Even if my understanding is correct in the general sense, it may well not be a complete understanding. And I’m especially talking about nukes and so on here.
So - is any country at the moment obliged to reveal everything anyone needs about how to make a nuke - not just the basics but all the technical issues - and if so, who and when?
And what about even more exciting stuff like taking discrete logarithms…
Pretty much all the information needed is already available.
The main difficulty is obtaining the needed fissile raw material.
Even the USA had the most difficulty with this – the entire Oak Ridge, TN & Hanford, WA sites were huge complexes built to refine enough uranium. There was never any test done of the Hiroshima bomb, because the design was so accepted.
You can go to libraries and look up the designs for nuclear bombs. But try buying uranium, or even parts needed to refine it – you will promptly be visited by police!
Indeed. It’s quite “easy” to build a working nuclear bomb if you can get your hands on the refined uranium or plutonium. I remember some big hubub when I was in college or high school about how some teenager did exactly that. All the other parts/components are relatively simple and easy to obtain.

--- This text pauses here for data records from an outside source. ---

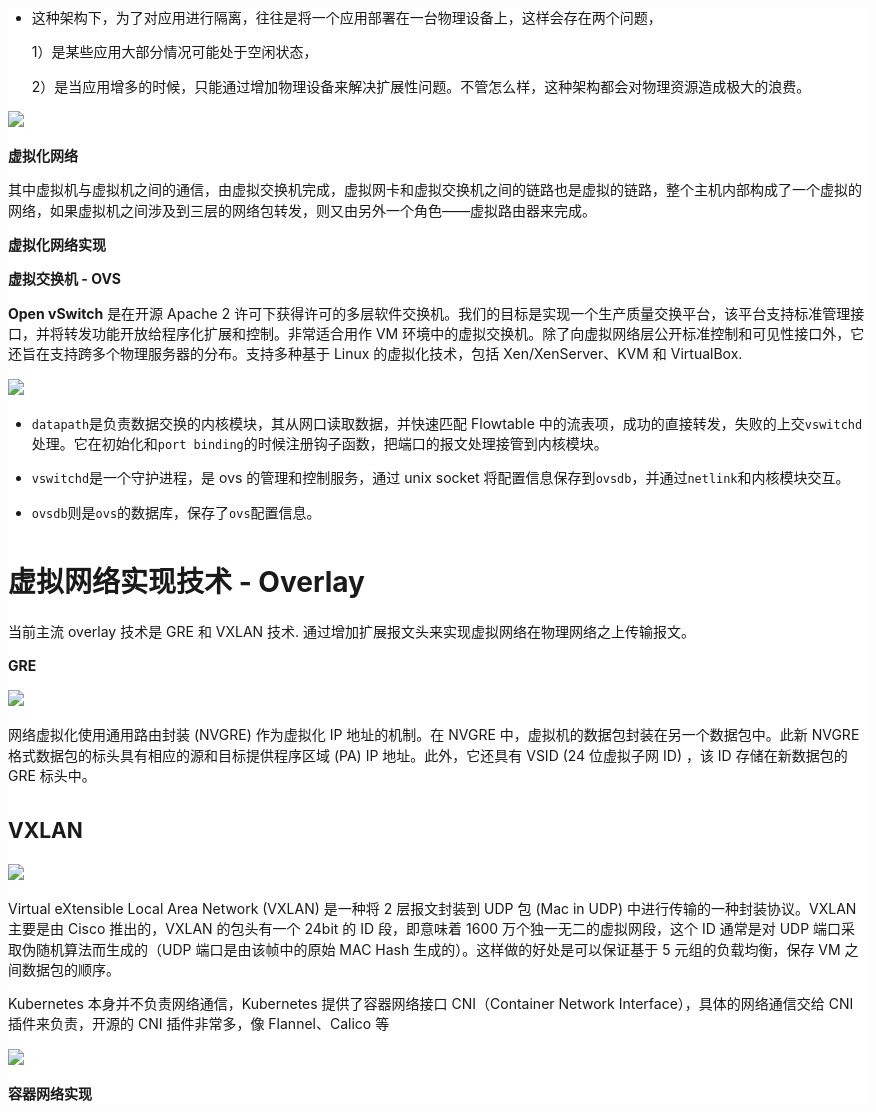 *   这种架构下，为了对应用进行隔离，往往是将一个应用部署在一台物理设备上，这样会存在两个问题，
    
    1）是某些应用大部分情况可能处于空闲状态，
    
    2）是当应用增多的时候，只能通过增加物理设备来解决扩展性问题。不管怎么样，这种架构都会对物理资源造成极大的浪费。
    

![](https://mmbiz.qpic.cn/mmbiz_png/cYSwmJQric6mQibZqKhZlmLFRIpHefmiavq8qIPt7C4ibko738DOzAibQZkI2oMpGapgTbQFCiaHHicUlxcGfgEn2ia5Nw/640?wx_fmt=png)

**虚拟化网络**

其中虚拟机与虚拟机之间的通信，由虚拟交换机完成，虚拟网卡和虚拟交换机之间的链路也是虚拟的链路，整个主机内部构成了一个虚拟的网络，如果虚拟机之间涉及到三层的网络包转发，则又由另外一个角色——虚拟路由器来完成。

**虚拟化网络实现**

**虚拟交换机 - OVS**

**Open vSwitch** 是在开源 Apache 2 许可下获得许可的多层软件交换机。我们的目标是实现一个生产质量交换平台，该平台支持标准管理接口，并将转发功能开放给程序化扩展和控制。非常适合用作 VM 环境中的虚拟交换机。除了向虚拟网络层公开标准控制和可见性接口外，它还旨在支持跨多个物理服务器的分布。支持多种基于 Linux 的虚拟化技术，包括 Xen/XenServer、KVM 和 VirtualBox.

![](https://mmbiz.qpic.cn/mmbiz_jpg/cYSwmJQric6mQibZqKhZlmLFRIpHefmiavqGh3GBZWGSLXLcsWMltic9ACF0ySsd3QQK6iaialeOEV7A8gPznMzf76dA/640?wx_fmt=jpeg)

*   `datapath`是负责数据交换的内核模块，其从网口读取数据，并快速匹配 Flowtable 中的流表项，成功的直接转发，失败的上交`vswitchd`处理。它在初始化和`port binding`的时候注册钩子函数，把端口的报文处理接管到内核模块。
    
*   `vswitchd`是一个守护进程，是 ovs 的管理和控制服务，通过 unix socket 将配置信息保存到`ovsdb`，并通过`netlink`和内核模块交互。
    
*   `ovsdb`则是`ovs`的数据库，保存了`ovs`配置信息。
    

**虚拟网络实现技术 - Overlay**
======================

当前主流 overlay 技术是 GRE 和 VXLAN 技术. 通过增加扩展报文头来实现虚拟网络在物理网络之上传输报文。

**GRE**  

![](https://mmbiz.qpic.cn/mmbiz_jpg/cYSwmJQric6mQibZqKhZlmLFRIpHefmiavqKaHthvkgSEelKB60zzNmrJlOiaia30WMchSeCw6a3Pa5gm4ibItzec8mA/640?wx_fmt=jpeg)

网络虚拟化使用通用路由封装 (NVGRE) 作为虚拟化 IP 地址的机制。在 NVGRE 中，虚拟机的数据包封装在另一个数据包中。此新 NVGRE 格式数据包的标头具有相应的源和目标提供程序区域 (PA) IP 地址。此外，它还具有 VSID (24 位虚拟子网 ID) ，该 ID 存储在新数据包的 GRE 标头中。

VXLAN‍‍‍‍‍‍‍‍‍‍‍‍‍‍‍‍‍‍‍‍‍‍‍‍‍‍‍‍‍‍‍‍
-------------------------------------

![](https://mmbiz.qpic.cn/mmbiz_png/cYSwmJQric6mQibZqKhZlmLFRIpHefmiavqJHQFpUyoMa2ibBgzDv2XWn8nSeeibRSL7v8XyTkKzzHXhaXO2jiaK8OYw/640?wx_fmt=png)

Virtual eXtensible Local Area Network (VXLAN) 是一种将 2 层报文封装到 UDP 包 (Mac in UDP) 中进行传输的一种封装协议。VXLAN 主要是由 Cisco 推出的，VXLAN 的包头有一个 24bit 的 ID 段，即意味着 1600 万个独一无二的虚拟网段，这个 ID 通常是对 UDP 端口采取伪随机算法而生成的（UDP 端口是由该帧中的原始 MAC Hash 生成的）。这样做的好处是可以保证基于 5 元组的负载均衡，保存 VM 之间数据包的顺序。

Kubernetes 本身并不负责网络通信，Kubernetes 提供了容器网络接口 CNI（Container Network Interface），具体的网络通信交给 CNI 插件来负责，开源的 CNI 插件非常多，像 Flannel、Calico 等

![](https://mmbiz.qpic.cn/mmbiz_png/cYSwmJQric6mQibZqKhZlmLFRIpHefmiavqFs38TLqyxdc96SGzPXkk4iarIZG4j5QibyWYbH5uwXw11nbPqvBoUgJg/640?wx_fmt=png)

**容器网络实现**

Of course, obtaining the needed fissile material is not easy at all. Nor is the refining process even if you got your hands on some uranium ore.
Now, as far as fusion bombs go, I have no idea how much more sophisticated the technology is, but even for those you still need fissile materials to get the fusion reaction started. And Tritium is probably not that easy to create either.
A college student in the 60s (possibly early 70s) produced a paper on how to make a fission bomb. One detail I remember from an interview was that he was given plenty of information from suppliers to the US government. He called a company that produced explosive detonators, made up a story about some type of non-weapon device he was building, and they bragged that they could help him because they made the detonators used in US nuclear weapons.
There are 2 main types listed here in wikipedia. The ‘gun’ type I don’t think requires much refinement. You basically just need to propel one chunk of fissile material to a high enough velocity such that it impacts the other with enough force to reach critical mass. If you happen to overshoot, I don’t think it matters. The only tricky part would be getting the tolerances close enough so that it impacts properly and not off center.
The implosion type requires more sophistication since the entire sphere has to be compressed evenly until you get detonation. But I think these can be made much more compact.
The last time I was talking to someone about this I said I was amazed that there weren’t more countries with the bomb since it was really 1940’s technology. But as others have noted, it’s the refinement process that’s really difficult. The gas you create to put into the centrifuges (uranium hexaflouride?) is highly corrosive. In addition, it has to go through many centrifuge steps before it’s sufficiently enriched to be bomb grade. That requires significant infrastructure so I suspect that’s the main obstacle.
The question of how easy it would be to design a bomb now was discussed a bit in an earlier thread. IMHO there is a lot that isn’t revealed, even with blueprints of the main assemblies.
To address the OP’s question. I would suspect that the various nuclear non-proliferation treaties that the UK, and most other nations are signatories to would trump any declassification laws. The UK may well have been in breech of the treaties when the information cited in the above Telegraph article was made available. I would imagine that the information was rather swiftly removed, and a few more careful processes put in place.